Ramona trabalhava pelo Mais Médicos no município paraense de Pacajá, mas deixou o programa por não concordar que profissionais cubanos recebam US$ 400 (aproximadamente R$ 960) enquanto os demais participantes têm salário de R$ 10 mil.
Atualmente, o Mais Médicos conta com a atuação de 6.658 profissionais em 2.166 municípios e em 28 distritos indígenas. Com o encerramento do período de acolhimento dos médicos da terceira etapa, o programa deve receber mais 2.890 profissionais. A meta é chegar a 13 mil médicos até março.
ENTENDA O 'MAIS MÉDICOS'
- Profissionais receberão bolsa de R$ 10 mil, mais ajuda de custo, e farão especialização em atenção básica durante os três anos do programa.

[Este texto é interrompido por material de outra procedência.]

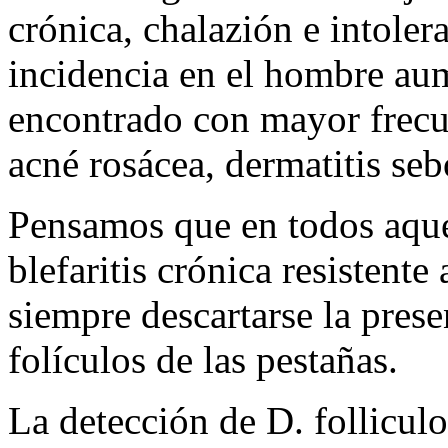
crónica, chalazión e intoler
incidencia en el hombre aum
encontrado con mayor frecu
acné rosácea, dermatitis sebo
Pensamos que en todos aque
blefaritis crónica resistente
siempre descartarse la prese
folículos de las pestañas.
La detección de D. folliculo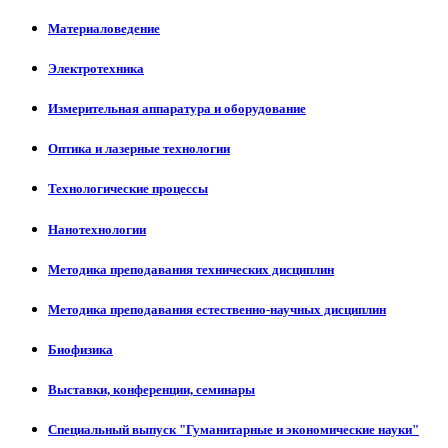
Материаловедение
Электротехника
Измерительная аппаратура и оборудование
Оптика и лазерные технологии
Технологические процессы
Нанотехнологии
Методика преподавания технических дисциплин
Методика преподавания естественно-научных дисциплин
Биофизика
Выставки, конференции, семинары
Специальный выпуск "Гуманитарные и экономические науки"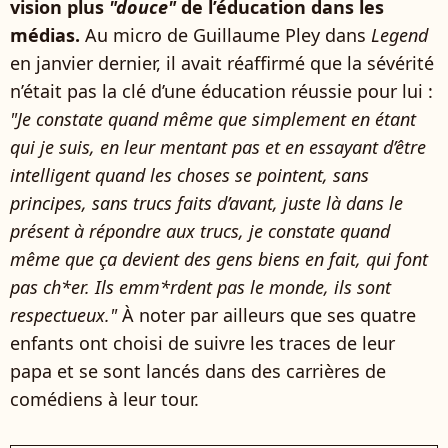
vision plus
"douce"
de l’éducation dans les
médias.
Au micro de Guillaume Pley dans
Legend
en janvier dernier, il avait réaffirmé que la sévérité
n’était pas la clé d’une éducation réussie pour lui :
"Je constate quand même que simplement en étant
qui je suis, en leur mentant pas et en essayant d’être
intelligent quand les choses se pointent, sans
principes, sans trucs faits d’avant, juste là dans le
présent à répondre aux trucs, je constate quand
même que ça devient des gens biens en fait, qui font
pas ch*er. Ils emm*rdent pas le monde, ils sont
respectueux."
À noter par ailleurs que ses quatre
enfants ont choisi de suivre les traces de leur
papa et se sont lancés dans des carrières de
comédiens à leur tour.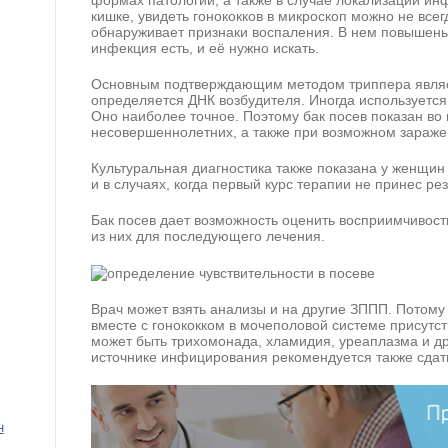
кишке, увидеть гонококков в микроскоп можно не всег
обнаруживает признаки воспаления. В нем повышены 
инфекция есть, и её нужно искать.
Основным подтверждающим методом триппера являет
определяется ДНК возбудителя. Иногда используется
Оно наиболее точное. Поэтому бак посев показан во 
несовершеннолетних, а также при возможном заражен
Культуральная диагностика также показана у женщин
и в случаях, когда первый курс терапии не принес рез
Бак посев дает возможность оценить восприимчивост
из них для последующего лечения.
Врач может взять анализы и на другие ЗППП. Потому
вместе с гонококком в мочеполовой системе присутст
может быть трихомонада, хламидия, уреаплазма и д
источнике инфицирования рекомендуется также сдать
н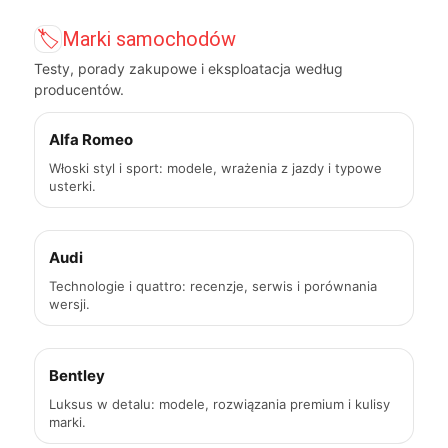
🏷️
Marki samochodów
Testy, porady zakupowe i eksploatacja według
producentów.
Alfa Romeo
Włoski styl i sport: modele, wrażenia z jazdy i typowe
usterki.
Audi
Technologie i quattro: recenzje, serwis i porównania
wersji.
Bentley
Luksus w detalu: modele, rozwiązania premium i kulisy
marki.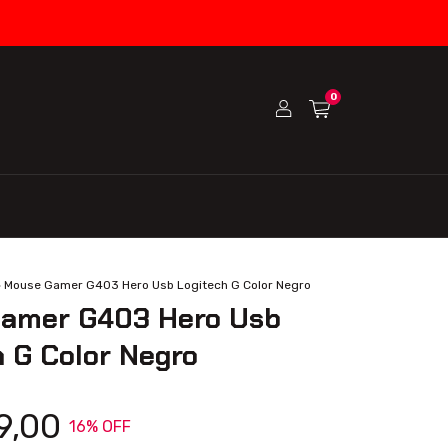
0
>
Mouse Gamer G403 Hero Usb Logitech G Color Negro
amer G403 Hero Usb
 G Color Negro
9,00
16
% OFF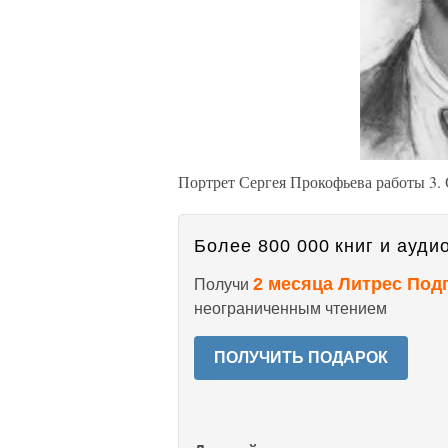
Портрет Сергея Прокофьева работы 3. 
Более 800 000 книг и аудио
2 месяца Литрес Под
Получи
неограниченным чтением
ПОЛУЧИТЬ ПОДАРОК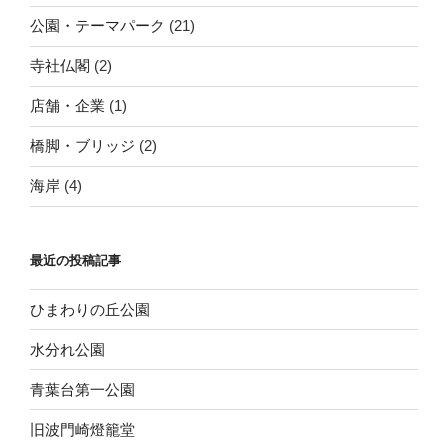
公園・テーマパーク
(21)
寺社仏閣
(2)
店舗・企業
(1)
橋脚・ブリッジ
(2)
海岸
(4)
最近の投稿記事
ひまわりの丘公園
水分れ公園
青葉台第一公園
旧波門崎燈籠堂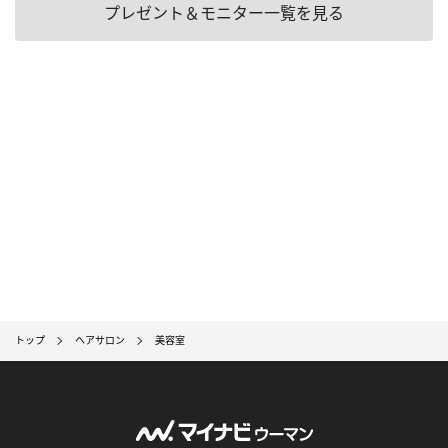
プレゼント＆モニター一覧を見る
トップ
ヘアサロン
美容室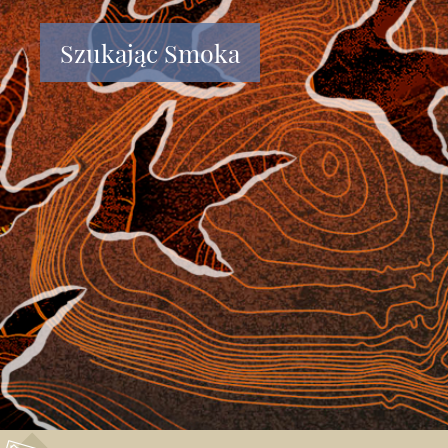
Szukając Smoka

- As vagas serão oferecidas prioritariamente a médicos brasileiros, interessados em atuar nas regiões onde faltam profissionais.
- No caso do não preenchimento de todas as vagas, o Brasil aceitará candidaturas de estrangeiros. Eles não precisarão passar pela prova de revalidação do diploma
- O médico estrangeiro que vier ao Brasil deverá atuar na região indicada previamente pelo governo federal, seguindo a demanda dos municípios.
- Criação de 11,5 mil novas vagas de medicina em universidades federais e 12 mil de residência em todo o País, além da inclusão de um ciclo de dois anos na graduação em que os estudantes atuarão no Sistema Único de Saúde (SUS).